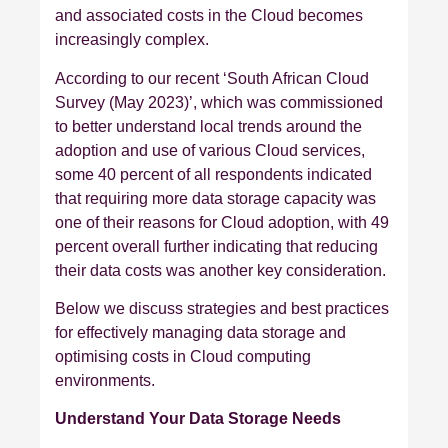
and associated costs in the Cloud becomes
increasingly complex.
According to our recent ‘South African Cloud
Survey (May 2023)’, which was commissioned
to better understand local trends around the
adoption and use of various Cloud services,
some 40 percent of all respondents indicated
that requiring more data storage capacity was
one of their reasons for Cloud adoption, with 49
percent overall further indicating that reducing
their data costs was another key consideration.
Below we discuss strategies and best practices
for effectively managing data storage and
optimising costs in Cloud computing
environments.
Understand Your Data Storage Needs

**AIM OF THE TASK:** Retype all the data exactly, please, without pictures.

**EXPECTED ANSWER:**
and associated costs in the Cloud becomes
increasingly complex.
According to our recent ‘South African Cloud
Survey (May 2023)’, which was commissioned
to better understand local trends around the
adoption and use of various Cloud services,
some 40 percent of all respondents indicated
that requiring more data storage capacity was
one of their reasons for Cloud adoption, with 49
percent overall further indicating that reducing
their data costs was another key consideration.
Below we discuss strategies and best practices
for effectively managing data storage and
optimising costs in Cloud computing
environments.
Understand Your Data Storage Needs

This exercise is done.